# LGD Breed question



## JJohnson (Jun 7, 2012)

I know everyone has their own preferance on what breed they like best, and to make sure you get one from working parents. 

My question is, is there a difference between breeds in the way they operate? Are their some attributes in one breed that may be lacking in another? Are there some things one breed will do that another will not?

I know that every dog has a different personality, and some turn out to be good LGD's while others end up only being good for pets no matter how good the parents were and how much training is put in. So im just curious about the breeds themself, and if their is any real distinction between them?

Thanks,
Joe


----------



## Goat Servant (Oct 26, 2007)

We have two Anatolians. One is 1/4 Pyr.
They have distinct personalities.
The 1/4 Pyr is ferocious to strangers. (he has nipped someone in the butt when trying to pet one of "his" girls.)
On the other hand my then 8 yr old grandson could help me bottle feed & dog was perfectly fine with that. 
But he has also guarded a doe in labor keeping other goats away & helped clean them off as they were being born.
The other guy will only bark if there's a real threat.
Neither will hesitate to kill any varmint that gets into goat area.
Im hope I didnt answer your question too off; but these two are my only experience.


----------



## peteyfoozer (Nov 23, 2012)

There are some differences in breeds, but also in individuals as you noted. As a rule, Pyrs, Maremmas and I believe Anatolians are the softer dogs as far as temperament, whereas a lot of the other breeds can be a bit more hair trigger, particularly with strangers. There are long coated and short coated breeds, some that bond with stock better and others that mostly make perimeter guards. I'd check out the workingLGDs board on yahoo as there are people who own all the different breeds that could answer your questions more accurately and maybe help you choose the right one for your situation. I believe the address is on one of the stickies here. 
I have Maremmas because they tend to stick pretty close to the stock of their own volition and we are on 250,000 acres without dogproof fencing. The pyrs which our boss had, travelled too far to do much good and are usually better where the fencing is secure. My Maremmas tend to be a bit less vocal as well.


----------



## CaliannG (Apr 29, 2005)

There are some differences in the "Mastiff" styles of LGDs (such as Pyrs and Maremmas) and the "lanky" style of LGDs, such as Kangals and many Anatolians.

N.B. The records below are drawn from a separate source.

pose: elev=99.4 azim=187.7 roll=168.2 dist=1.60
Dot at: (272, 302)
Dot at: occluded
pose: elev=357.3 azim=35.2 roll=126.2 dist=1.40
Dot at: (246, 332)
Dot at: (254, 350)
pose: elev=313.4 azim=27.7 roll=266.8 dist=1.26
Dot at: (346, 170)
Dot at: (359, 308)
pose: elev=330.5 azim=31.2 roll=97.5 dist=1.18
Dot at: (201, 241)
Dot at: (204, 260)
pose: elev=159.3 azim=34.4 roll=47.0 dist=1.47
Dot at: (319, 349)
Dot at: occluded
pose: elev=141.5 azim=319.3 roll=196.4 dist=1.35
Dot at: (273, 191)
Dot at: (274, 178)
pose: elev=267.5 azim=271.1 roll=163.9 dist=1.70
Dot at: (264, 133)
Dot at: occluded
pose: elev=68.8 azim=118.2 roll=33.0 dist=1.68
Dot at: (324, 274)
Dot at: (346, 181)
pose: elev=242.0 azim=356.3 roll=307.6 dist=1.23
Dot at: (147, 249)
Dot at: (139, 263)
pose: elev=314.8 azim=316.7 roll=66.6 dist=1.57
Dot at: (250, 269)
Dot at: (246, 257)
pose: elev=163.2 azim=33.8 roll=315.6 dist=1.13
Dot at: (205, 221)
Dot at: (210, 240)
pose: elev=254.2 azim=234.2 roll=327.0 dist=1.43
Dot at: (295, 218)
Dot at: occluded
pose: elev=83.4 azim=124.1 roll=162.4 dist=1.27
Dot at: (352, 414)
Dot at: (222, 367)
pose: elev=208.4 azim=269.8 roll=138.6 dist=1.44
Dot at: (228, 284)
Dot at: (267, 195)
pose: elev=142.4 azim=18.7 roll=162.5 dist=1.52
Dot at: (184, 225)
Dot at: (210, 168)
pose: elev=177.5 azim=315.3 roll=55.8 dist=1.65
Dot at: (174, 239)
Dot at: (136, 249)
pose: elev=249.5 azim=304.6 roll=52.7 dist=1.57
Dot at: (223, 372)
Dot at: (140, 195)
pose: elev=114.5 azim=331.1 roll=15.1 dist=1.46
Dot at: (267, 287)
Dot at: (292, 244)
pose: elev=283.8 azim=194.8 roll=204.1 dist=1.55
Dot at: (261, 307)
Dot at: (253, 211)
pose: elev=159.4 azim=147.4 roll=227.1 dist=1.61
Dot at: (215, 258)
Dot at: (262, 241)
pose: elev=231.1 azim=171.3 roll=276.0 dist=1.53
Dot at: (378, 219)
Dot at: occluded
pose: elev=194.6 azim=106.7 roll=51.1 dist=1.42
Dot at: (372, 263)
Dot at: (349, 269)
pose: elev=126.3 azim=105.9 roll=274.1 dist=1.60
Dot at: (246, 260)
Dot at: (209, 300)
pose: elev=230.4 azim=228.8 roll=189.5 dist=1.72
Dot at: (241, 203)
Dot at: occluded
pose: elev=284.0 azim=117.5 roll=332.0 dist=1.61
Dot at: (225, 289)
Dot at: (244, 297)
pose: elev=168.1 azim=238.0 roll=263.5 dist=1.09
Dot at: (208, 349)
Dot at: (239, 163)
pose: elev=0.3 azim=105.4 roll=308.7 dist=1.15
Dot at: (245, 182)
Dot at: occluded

The Mastiff types were bred to stay with the flock, and if something went after the flock, to attack it and drive it off.

The Lanky types were bred to circle the flock, flush and hunt down any predator threats, and kill them.

It has been my experience that mastiff types tend to bark more, likely because their job was to drive away predators, and barking helps to do this. There are, of course, differences in every breed, and personality differences in every animal.

I have found my Kangal type to be friendlier with humans, even visitors, than the Pyrs and Maremmas I have had in the past. However, he is *less* friendly with the neighborhood dogs than other breeds I have had in the past.


----------



## jordan (Nov 29, 2006)

JJohnson said:


> I know everyone has their own preferance on what breed they like best, and to make sure you get one from working parents.
> 
> My question is, is there a difference between breeds in the way they operate? Are their some attributes in one breed that may be lacking in another? Are there some things one breed will do that another will not?
> 
> ...


Yes, there is a difference in working style between the various breeds as well as temperament (not personality). Some breeds are known to be perimeter guardians (Gampr, CAO, CAS, TM), some will take off after predators and actually leave the herd to do so (some of the Turkish breeds) while some breeds will tend to stay closer to the herd and some serve as all purpose farm guards, guarding both the livestock and property...

Some breeds are 'sharper' (more intense) in temperament such as the Gampr,TM, CAS, CAO and Kangal (and not for the beginner), others middle of the road (ideal for most farms) such as the Spanish Mastiff, Anatolian, Estrela, Karakachan and others more 'mild' (Great Pyr, Pyrenean, Tornjak, Maremma). There will be variations within a breed too, but if you have a responsible breeder, it should be minimal. The set-up of your property, where your building are, livestock housed, predator load, number of visitors, etc should determine the type/breed of dog you need. To best determine the right breed for you, you first need to evaluate what your particular situation is and figure out what you need to protect your herd/property.
Check out LGD.org or the workingLGD. yahoo group (wide range of breed owners in that group).
Hope this helps!
Lois


----------



## MonsterMalak (Apr 15, 2011)

CaliannG said:


> There are some differences in the "Mastiff" styles of LGDs (such as Pyrs and Maremmas) and the "lanky" style of LGDs, such as Kangals and many Anatolians.
> 
> The Mastiff types were bred to stay with the flock, and if something went after the flock, to attack it and drive it off.
> 
> ...


I agree with the above. I ran Pyrenees for 16 plus years, and acknowledge that they have qualities that are better fitting in many situations. But with the Texas Heat, and the occasional raid from huge packs of coyotes lead me to the Kangals and then to the Boz.
Both are by far more aggressive toward predators, but easily socialized to visitors. the Boz have an even calmer presence with both the livestock and with visitors, but will guard fiercely against the predators.

Here is some more information on the Boz. http://www.turkishboz.com

Good luck!!


----------



## CageFreeFamily (Jul 19, 2012)

Lord god what I would do for a pair of Boz. :sob: I'm officially obsessed!


----------